Read more about the study.
Signs of Dyslexia
Usually schools will wait until a child is a year or two behind in reading before they will test for any type of learning disability. This will allow them to rule out maturity issues (such as letter reversals) and give them time to have a clear idea and understanding of the problem. Parents often feel that waiting this long is detrimental to the child and should be avoided. Parents can take the necessary steps themselves to identify dyslexia and begin reading remediation, whether they hire a tutor or do it themselves. Below are the signs to look for.
Early Years, 4-5
- Language issues: Children who have dyslexia often learn to talk later than other children and often have issues with language which would require a speech therapist. The issues are not due to physical aspects such as poor muscle development, but rather due to poor phoneme awareness, where putting simple sounds together, such as the 'sm' in "smile", are difficult.
- Trouble rhyming words: Due to poor phoneme awareness, dyslexic children often have trouble rhyming words and identifying similar sounds.
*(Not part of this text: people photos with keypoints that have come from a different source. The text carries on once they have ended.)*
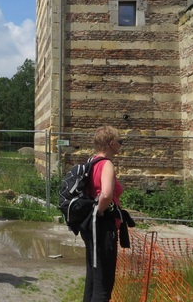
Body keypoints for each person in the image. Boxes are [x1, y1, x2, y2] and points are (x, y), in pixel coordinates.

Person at [80, 126, 124, 301]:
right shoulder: (106, 164)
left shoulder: (91, 161)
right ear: (111, 143)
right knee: (104, 284)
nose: (121, 145)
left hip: (90, 225)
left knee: (93, 278)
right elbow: (105, 194)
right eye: (120, 142)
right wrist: (99, 213)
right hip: (103, 226)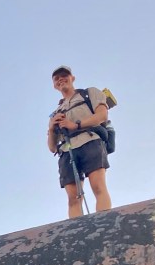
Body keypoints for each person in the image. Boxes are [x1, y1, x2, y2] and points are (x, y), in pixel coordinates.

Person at [47, 65, 112, 218]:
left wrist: (75, 125)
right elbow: (52, 148)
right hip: (66, 150)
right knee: (73, 198)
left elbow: (102, 115)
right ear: (54, 85)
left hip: (90, 141)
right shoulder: (55, 113)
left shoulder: (89, 93)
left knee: (98, 187)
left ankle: (104, 222)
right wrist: (51, 128)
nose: (61, 79)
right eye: (56, 78)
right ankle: (76, 229)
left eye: (64, 75)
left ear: (72, 78)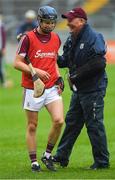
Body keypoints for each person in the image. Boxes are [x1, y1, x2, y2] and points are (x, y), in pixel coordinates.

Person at [53, 7, 110, 170]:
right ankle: (62, 157)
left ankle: (102, 162)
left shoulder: (94, 37)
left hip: (93, 89)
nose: (68, 23)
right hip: (79, 90)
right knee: (72, 123)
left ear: (82, 21)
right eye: (67, 19)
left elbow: (99, 63)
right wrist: (51, 54)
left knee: (94, 125)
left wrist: (75, 76)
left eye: (71, 20)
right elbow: (64, 61)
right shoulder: (72, 39)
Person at [14, 6, 64, 172]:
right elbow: (17, 63)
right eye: (47, 22)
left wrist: (58, 77)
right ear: (39, 21)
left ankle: (47, 155)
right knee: (32, 126)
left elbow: (54, 60)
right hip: (32, 88)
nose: (50, 25)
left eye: (52, 22)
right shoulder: (28, 38)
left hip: (51, 88)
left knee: (59, 121)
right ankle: (34, 162)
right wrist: (36, 71)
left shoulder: (56, 38)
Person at [0, 13, 6, 86]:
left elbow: (3, 37)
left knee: (1, 66)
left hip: (0, 49)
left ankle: (3, 82)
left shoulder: (1, 25)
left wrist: (3, 48)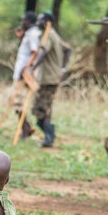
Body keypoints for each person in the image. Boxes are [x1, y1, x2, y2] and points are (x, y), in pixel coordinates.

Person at [29, 12, 72, 148]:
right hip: (51, 77)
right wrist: (62, 68)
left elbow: (44, 52)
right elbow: (68, 49)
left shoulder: (48, 35)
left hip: (48, 78)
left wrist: (33, 67)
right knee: (44, 107)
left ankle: (49, 137)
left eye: (41, 20)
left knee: (41, 108)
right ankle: (49, 136)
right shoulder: (55, 35)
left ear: (47, 22)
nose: (38, 23)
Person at [10, 11, 40, 140]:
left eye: (24, 20)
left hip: (24, 74)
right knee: (15, 101)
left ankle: (26, 128)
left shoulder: (33, 34)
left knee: (16, 101)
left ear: (28, 21)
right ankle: (26, 127)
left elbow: (34, 52)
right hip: (22, 72)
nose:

- Issues with memory: Some dyslexic children have a very poor working memory when it involves verbal information, however, if the information is visual, then the child excels. They may, for example, have trouble memorizing the days of the week, words to songs, or following (verbal) instructions and yet have amazing skills with puzzles.
Middle Years, 6-10
- Letter reversals: Letter reversals are very common in children up to age 8, which is why it isn't usually used to identify dyslexia in young children. Typically, dyslexic people will reverse letters/numbers such as: 'b' and 'd', 'p' and 'q' and '6' and '9'. Sometimes the child will write a capital letter, instead of lowercase, when they are unsure, such as "numBer". If your child is over the age of 8, is behind in reading and reverses letters and/or numbers, it is very possible that your child has dyslexia. Click here to read more about reversals and dyslexia.
- When reading, a dyslexic child may skip or change words, even the small simple (high frequency) words.
- When reading, they may substitute words that have the same or similar meanings, i.e. they may see the word "hut", but may say "house".
- When reading, they often guess at a word, often using the first few letters as their "clue", i.e. if they see "caption", they may say "captain" (the sounds are not followed through to the entire word).
- When reading, they may mix up letters within words, such as "form" to "from".
- When writing, they may omit prefixes or suffixes.
- In the classroom, they may have trouble copying from the board or taking notes.
- They may not write sounds from left to right; for example the word "to" may be written as "ot".
- hey may have trouble memorizing facts. Visual cues, stored in the right side of the brain, often help memorization.
- They may have trouble learning to tell time on an analog clock.
- Sometimes they may be ambidextrous, or use one hand for writing, while using the other for a different task.
Later Years, 10 to Adult
- An older dyslexic person, who has not yet been taught to read using a system specifically for dyslexia, often has poor writing skills. Writing may be simplistic and handwriting is often messy with many spelling errors and poorly constructed sentences.
- Older students will often take poor classroom notes.
- When speaking, they may be unable to easily find a word when formulating sentences, sometimes resulting in jumbled words.
- Older dyslexic people usually avoid reading out loud, and when reading they often read in a monotone voice with no inflection.
- Dyslexic people often have difficulty learning a foreign language.